___ Available data

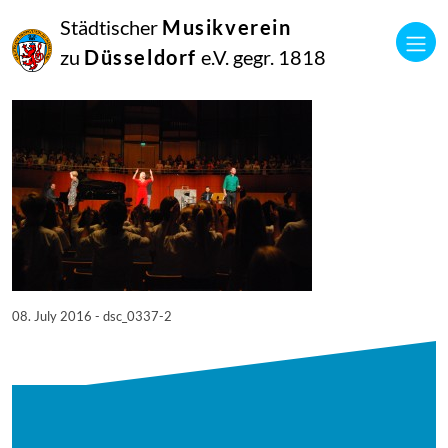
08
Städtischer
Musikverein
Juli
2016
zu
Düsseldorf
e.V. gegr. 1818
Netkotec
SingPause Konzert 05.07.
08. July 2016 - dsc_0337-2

______

- [Description of the task] Render all entries verbatim, excluding any pictures they hold.

- [Output for this task]
08
Städtischer
Musikverein
Juli
2016
zu
Düsseldorf
e.V. gegr. 1818
Netkotec
SingPause Konzert 05.07.
08. July 2016 - dsc_0337-2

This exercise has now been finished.